Isabel often only survives thanks to the help of the group she is part of. The girls on this dirty stretch of street show solidarity with each other when faced with problems from outside: if a customer doesn't pay, if she hits a customer, or if passers-by insult them, they react extremely aggressively, arming themselves with stones or knives and not hoping to use them. Nevertheless, there are sometimes conflicts among them over a guy or drugs, which can end badly. The law of the street is that of the strongest, and that is the only way to gain respect. Another survival strategy is to seek protection from someone. In doing so, the girls often come across dubious types who are the only ones who want to exploit them economically and physically – and are allowed to do so. Because there are no worthy female alternatives.

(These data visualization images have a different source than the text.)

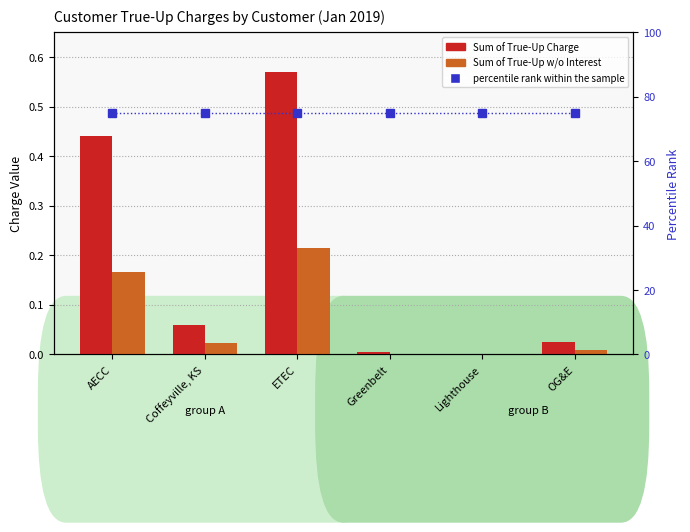

What is the average value of the percentile rank within the sample series?

75.0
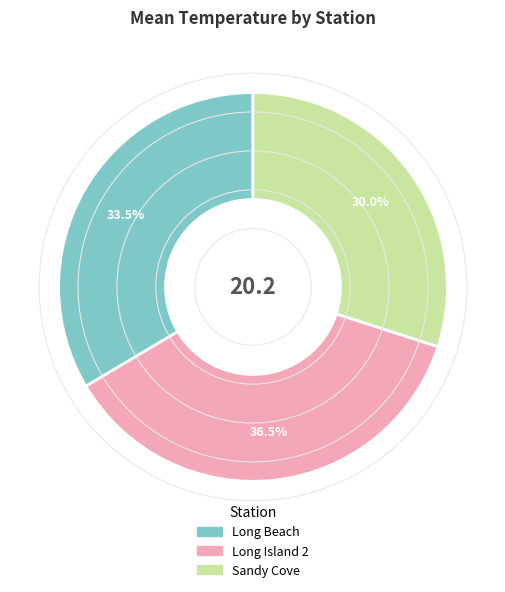

Is there a majority slice in this chart?

No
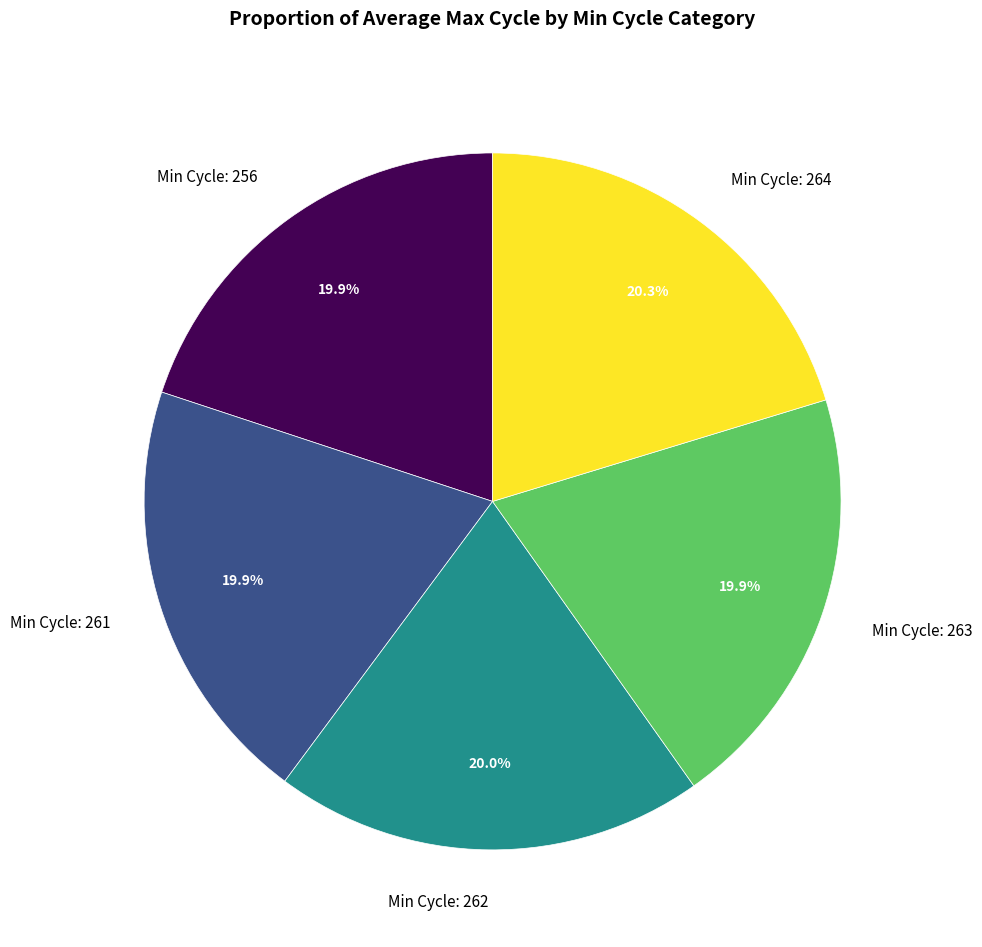

Count the number of slices in the pie.

5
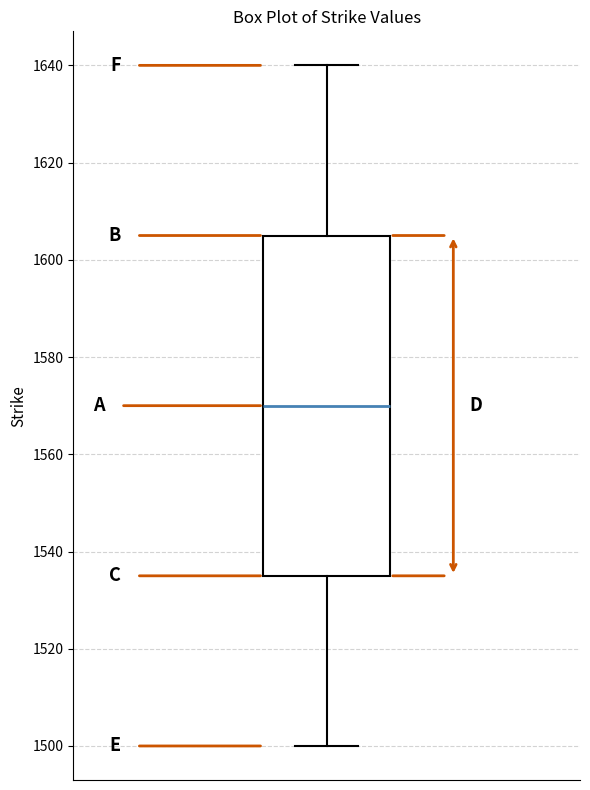

Read this box plot against the y-axis: the position of the median line, the range covered by the box, and the ends of both whiskers. The values are not printed on the chart, so give them approximately, as read against the axis.

median 1570, box 1536 to 1606, whiskers 1500 to 1640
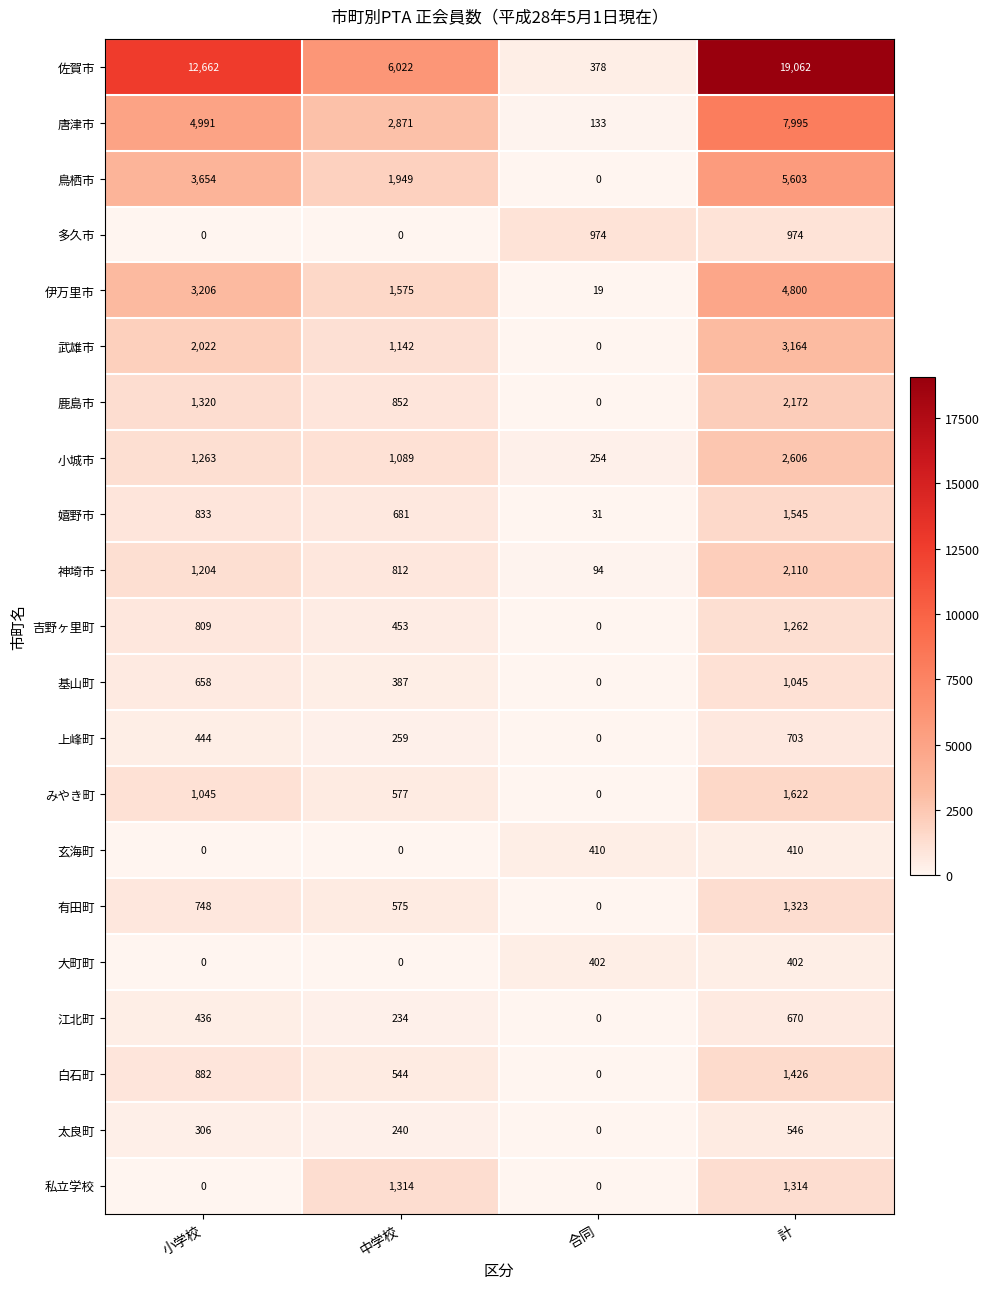

List the series in order of their peak value, highest first.

佐賀市, 唐津市, 鳥栖市, 伊万里市, 武雄市, 小城市, 鹿島市, 神埼市, みやき町, 嬉野市, 白石町, 有田町, 私立学校, 吉野ヶ里町, 基山町, 多久市, 上峰町, 江北町, 太良町, 玄海町, 大町町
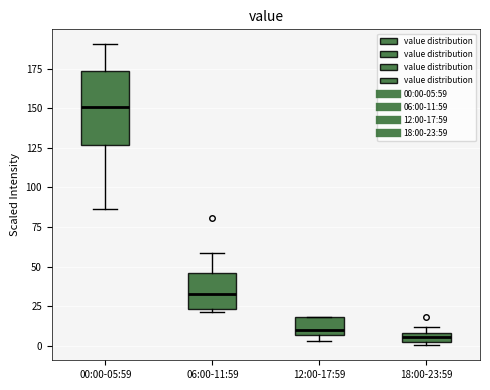

Comparing the boxes themselves (not the whiskers), which one is the tallest?

00:00-05:59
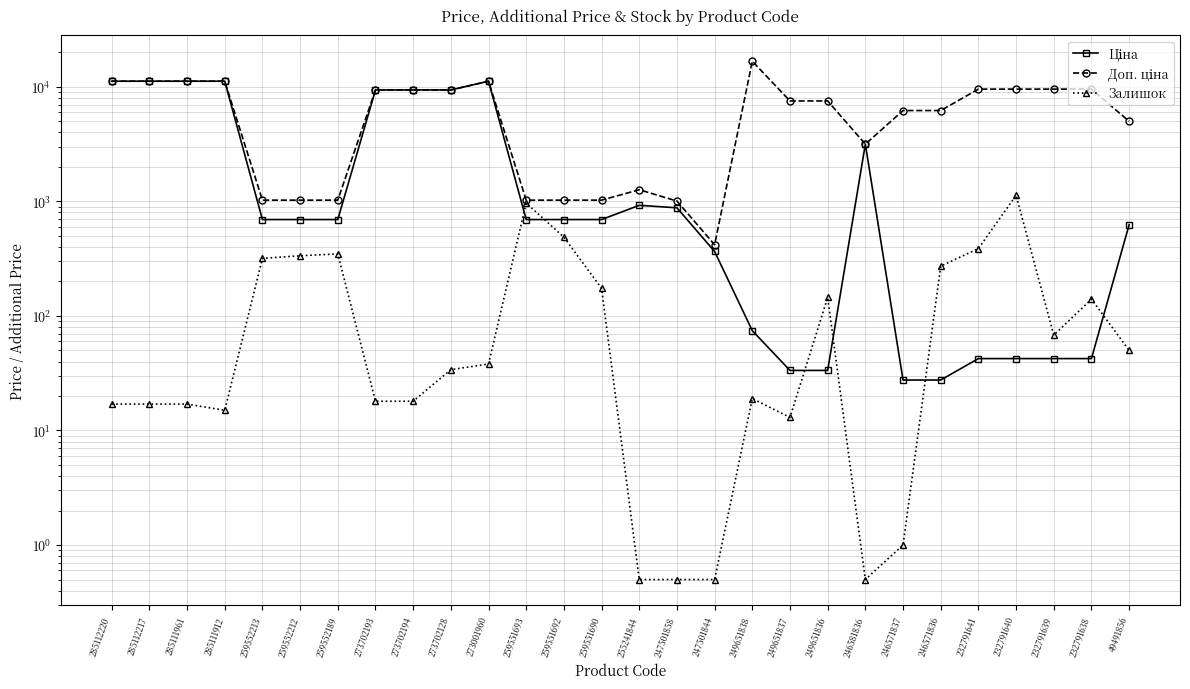

What is the average value of the Доп. ціна series?

6551.4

* Eva van Beek is communications officer for Doctors Without Borders Switzerland.

March 8, 2005

“Creeping oppression in Western Europe”

In addition, increasingly brutal forms of oppression are being implemented in Western Europe. This is not about wage discrimination, but about the most basic things such as physical integrity, self-determination, freedom of movement and opinion, and the right to education.

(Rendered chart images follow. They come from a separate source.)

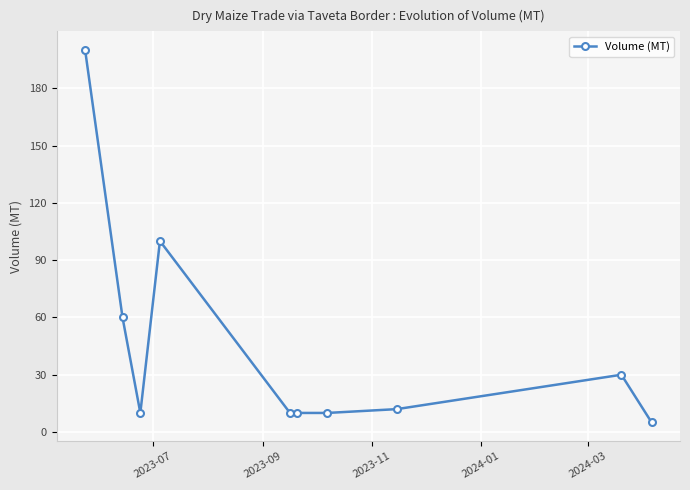

How many distinct data groups are displayed?

1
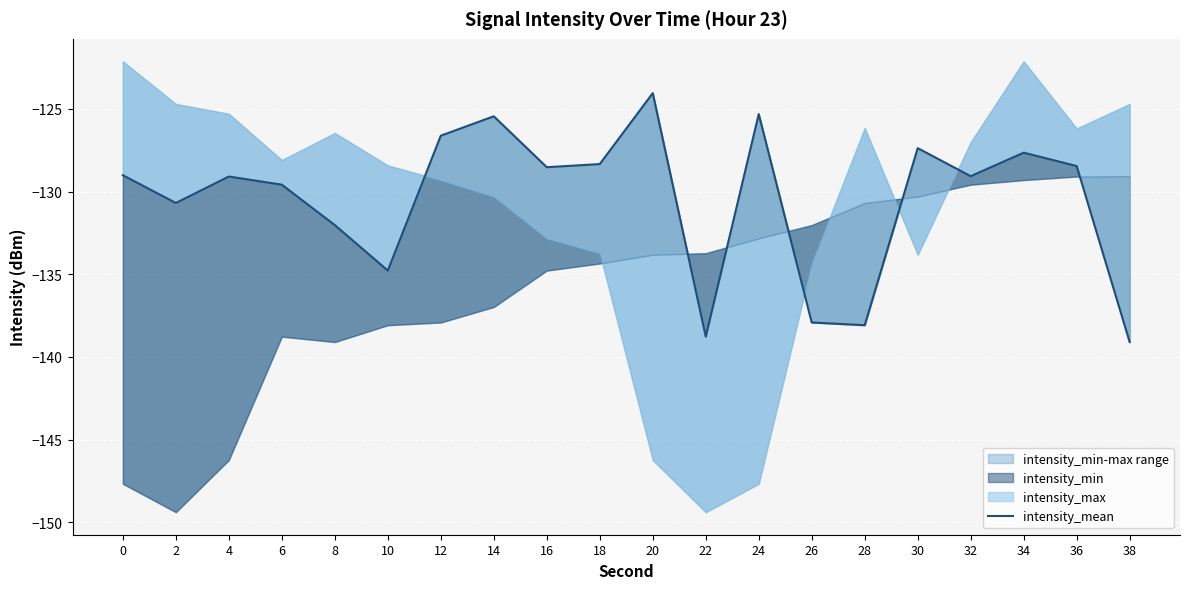

Which label corresponds to the smallest value in the chart?

38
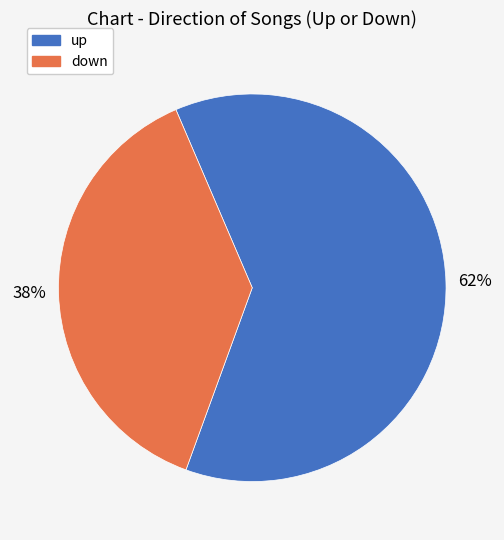

Is the sum of down and up greater than half?

Yes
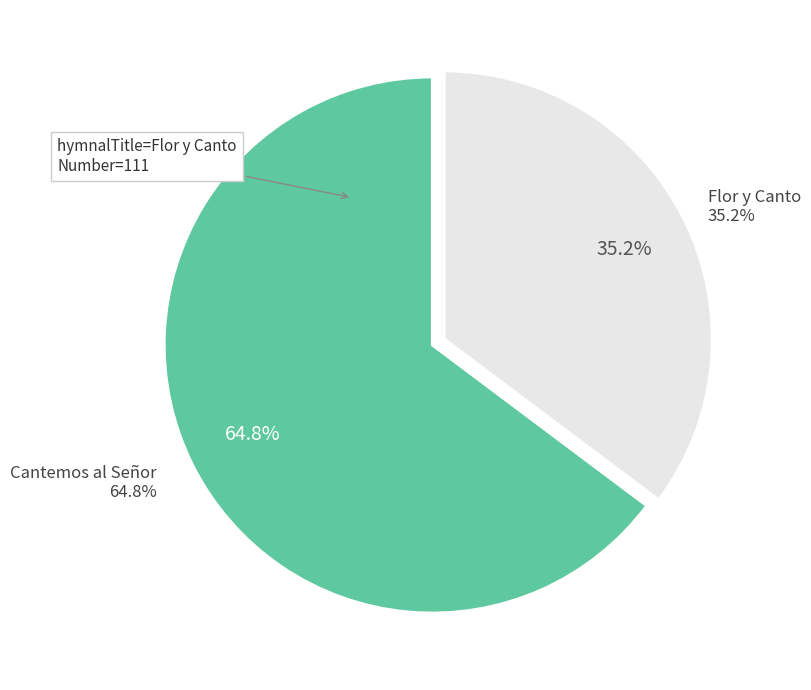

To the nearest percent, what is the difference between the largest and smallest slice percentages?

30%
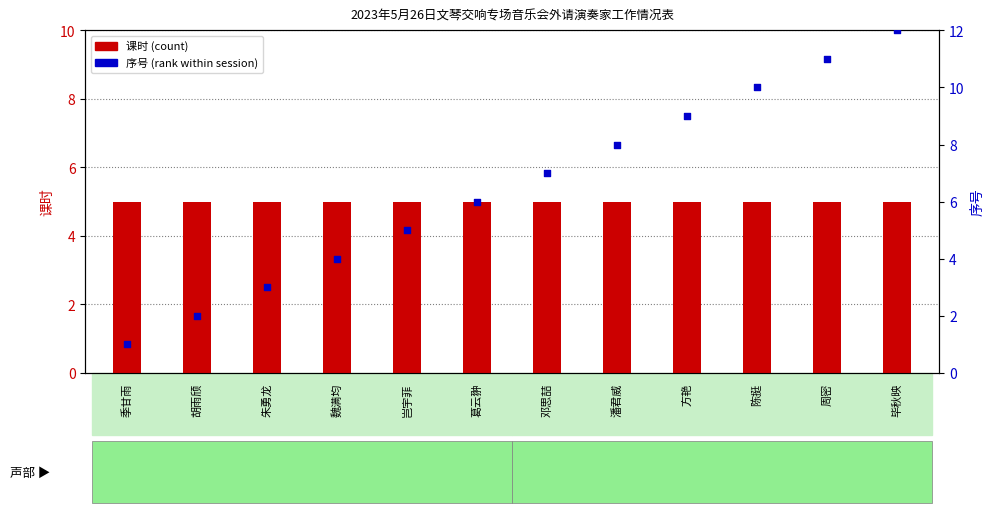

What are all the series names shown in the legend?

课时 (count), 序号 (rank)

A few clues: In Berlin-Neukölln, Arab girls no longer play with the last German girls because they are sinful and doomed to hell (“Messages from the parallel world”, Frankfurter Rundschau online, 06.12.2004). In a municipal analysis of the Berlin district of Friedrichshain-Kreuzberg (Zentrum Demokratische Kultur, 2003), an employee of an intercultural institution says: “Whether I am Turkish or Afro-German, a woman without a headscarf is suddenly no longer OK.” (p. 61) The annual (!) number of genital mutilations in Germany, Great Britain and France is estimated at 10,000 to 20,000 each (!) (“Girls are also ritually mutilated in Germany”, Die Welt, 12.12.1996). Furthermore, we should remember the honor killing in Basel in the summer of 2002 (Marktplatz) or Hatin Sürücü this February in Berlin. Did you know that in the Greek region of Thrace, 10-year-old Muslim girls can be married due to a special law? (“The Married Child”, Die Welt, 25.02.2005)

While women in the Middle East (eg the brutally crushed women's demonstration in Turkey) are fighting for their rights at great risk, European left-wing politicians like Ms Calmy-Rey or Ms Vollmer (Greens, Germany) are undermining these rights by submitting to the headscarf requirement during their visits. Simply sad and embarrassing.

“Men are responsible for women because Allah has made some of them superior to others and because they spend of their wealth. So the virtuous women are the obedient and the ones who are truthful (to their husbands) with Allah's help. And those whose rebelliousness you fear, admonish them, avoid them in bed and beat them!” (Sura 4:34, www.islam.ch, Koran online)

Ask a devout Muslim about his interpretation of the Koran, combine it with statements from imams in our mosques and think about it… Think also of the – partly successful – efforts in France and Germany to make public baths accessible only to women (usually Muslim women) at certain times. And don't forget the threat against the “Forum for a Progressive Islam”.

While in Europe, in the name of multiculturalism and false tolerance, the oppression of women is increasingly tolerated in many countries, the otherwise often “moderate” UN speaks out clearly in its reports on the Arab world about the situation of freedoms and women (Arab Human Development Report 2002, 2003). However, it is by no means certain that women in the Middle East will fare better in the democracies that may emerge if the Islamists come to power. And even if they do, the oppressive men will have no choice but to flee to the paradise of open societies in Europe, where almost everything is tolerated today.